During protracted negotiations in the Chinese foreign ministry, Mr Chen’s wife Yuan Weijing, and their children, were brought to Beijing. Mr Chen told US officials that he wanted to stay in China “to remain relevant”. He later said his family was threatened with beatings or separation from him if he did not agree to leave the embassy.

Under an initial agreement, he was to have studied law in China for two years before moving to the US. But he panicked and changed his mind after US diplomats left him at the hospital. He used three mobile telephones the Americans had given him to call journalists, friends in the US and even a congressional hearing. He said he wanted to travel to the US with secretary of state Hillary Clinton, who was on an official visit to China. When that did not happen, he accused the US government of abandoning him – a criticism repeated by the Republican presidential candidate Mitt Romney.

Both governments were eager to prevent Mr Chen’s case from derailing the improvement in their relations, but the Chinese accused the US of meddling in China’s internal affairs and the issue dominated Mrs Clinton’s visit. While she met with Premier Wen Jiabao, China’s official Xinhua news agency announced that Mr Chen could apply for permission to study abroad. At Chinese insistence, his departure was portrayed as normal overseas study rather than asylum.

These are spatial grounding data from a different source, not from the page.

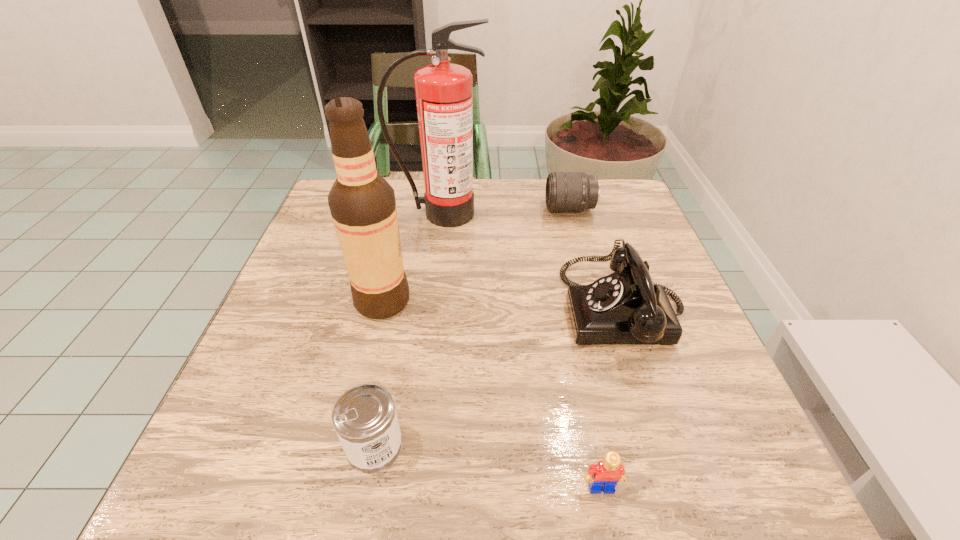
Image resolution: width=960 pixels, height=540 pixels. Find the location of `fire extinguisher`. fire extinguisher is located at coordinates (443, 91).

Find the location of a particular element. The width and height of the screenshot is (960, 540). alcohol is located at coordinates (362, 203).

Find the location of a particular element. The image size is (960, 540). the fourth shortest object is located at coordinates (626, 307).

This screenshot has height=540, width=960. In order to click on telephoto lens in this screenshot , I will do `click(565, 191)`.

Where is `the second nearest object`? The width and height of the screenshot is (960, 540). the second nearest object is located at coordinates (x=364, y=417).

You are a GUI agent. You are given a task and a screenshot of the screen. Output one action in this format:
    pyautogui.click(x=<x>, y=<y>)
    Task: Click on the nearest object
    The width and height of the screenshot is (960, 540).
    Given the screenshot: What is the action you would take?
    pyautogui.click(x=606, y=474)

Where is `vacant space located 0.260m on the front-facing side of the fire extinguisher`? vacant space located 0.260m on the front-facing side of the fire extinguisher is located at coordinates (429, 302).

In order to click on free spot located 0.330m on the label of the alcohol in this screenshot , I will do `click(571, 301)`.

You are a GUI agent. You are given a task and a screenshot of the screen. Output one action in this format:
    pyautogui.click(x=<x>, y=<y>)
    Task: Click on the free region located on the dial of the telephone
    
    Given the screenshot: What is the action you would take?
    pyautogui.click(x=396, y=310)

Chinese authorities once pointed to Mr Chen as an example of their positive treatment of the disabled. But they turned on him in 2005 when he took up the case of thousands of women who had suffered forced abortions or sterilisation. The following year, he was sent to prison on trumped-up charges.

Mr Chen was released from prison in 2010, but remained under house arrest in the village of Dongshigu.

He and his wife managed to post a video chronicling their imprisonment on the internet last year, after which he was beaten by local officials.

Chinese authorities did not want to appear to have acted under pressure and let two weeks pass after Mrs Clinton’s departure. The dissident and his family were whisked out of Beijing on very short notice, their passports delivered by Chinese authorities just before they boarded the plane. The family were driven to Beijing airport by hospital employees and were put on a United Airlines flight to Newark, New Jersey, at State Department expense.